I agree that a lot of the cat is already out of the bag with AI -- however, I think we can prevent new large scale training runs with a treaty/ban (see nuclear treaties, bio weapon treaties, Montreal protocol). Also, we can regulate issues like algorithmic bias, deep fakes, and require transparency/safety testing for new models at the very least.

[–] BlameThePeacock -1 points 2 days ago (1 children)

Why would China or Russia agree to an anti-ai treaty? Those technologies benefit their objectives quite heavily.

Even if they said they would, unlike military assets like missiles, hiding a datacenter's use case is trivial.

It's not like Russia(or the US) has been following existing treaty rules scrupulously even with the current stuff.

And no, you can't regulate bias. Deep fakes... Some of it, but definitely not all of it. Commercial stuff from Microsoft or meta may be able to he regulated, but if there's any benefit to not doing so customers will just purchase services from outside the country to accomplish that.

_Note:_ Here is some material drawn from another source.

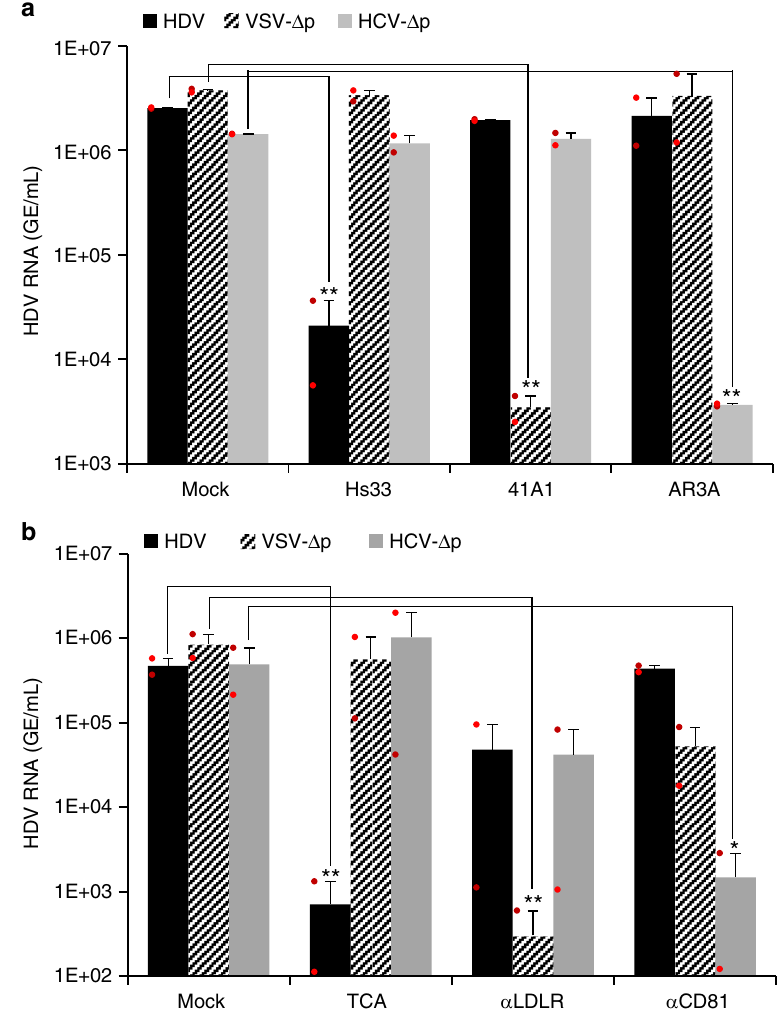
Fig. 4 Speci fi c glycoprotein-receptor interactions mediate cell entry of HDV particles. a Similar inputs of virus particles produced with HBV (HDV), VSV (VSV- Δ p), or HCV (HCV- Δ p) glycoproteins were incubated for 1 h at 37 °C with 100 ng/mL of neutralizing monoclonal antibodies against HBV HBsAg (Hs33 mAb), VSV-G (41A1 mAb,) and HCV-E1E2 (AR3A mAb) glycoproteins vs. no antibody (mock) before infection of Huh-106 cells. b Similar inputs of virus particles were used to infect Huh-106 cells that were pre-incubated for 1 h with compounds that block NTCP (TCA, taurocholic acid), LDLr (C7 mAb), and CD81 (JS-81 mAb) vs. no antibody (mock). Infected cells were grown for 7 days before total intracellular RNA was puri fi ed. The results of HDV RNA quanti fi cation by RT-qPCR are expressed as means ( n = 2 independent experiments) per mL of cell lysates containing 10 6 cells. Source data are provided as a Source Data fi le. Error bars correspond to standard deviation. Statistical analyses (Student ’ s t- test): p < 0.05 (*); p < 0.01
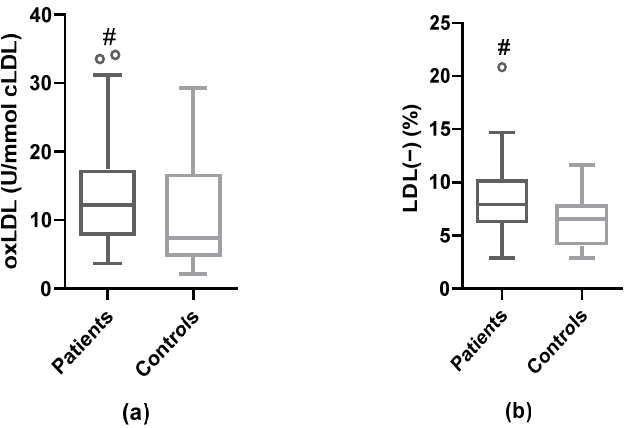
Figure 2. Concentration of oxLDL and LDL( − ) levels compared to controls. ( a ) Levels of serum oxLDL measured by ELISA in patients and controls. ( b ) Plasma LDL( − ) proportion quantified by anion-exchange chromatography in patients and controls. # vs. controls; p < 0.05.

[–] [email protected] 2 points 2 days ago (1 children)

Unclear whether AI benefits other regime's objectives - ai could very likely destabilize any regime (the CCP actually regulates AI more than the USA already). Luckily chip manufacturing is very centralized, making it easy to control, and AI training uses lots of electricity and has a thermal signature. You can also use economic sanctions as leverage.

[–] BlameThePeacock 1 points 1 day ago

Nobody said it had to be publicly available to be developed or used. Governments can push this along just fine.

Economic sanctions haven't worked against Russia so far, why would they work against China or India or whoever else wants to do it.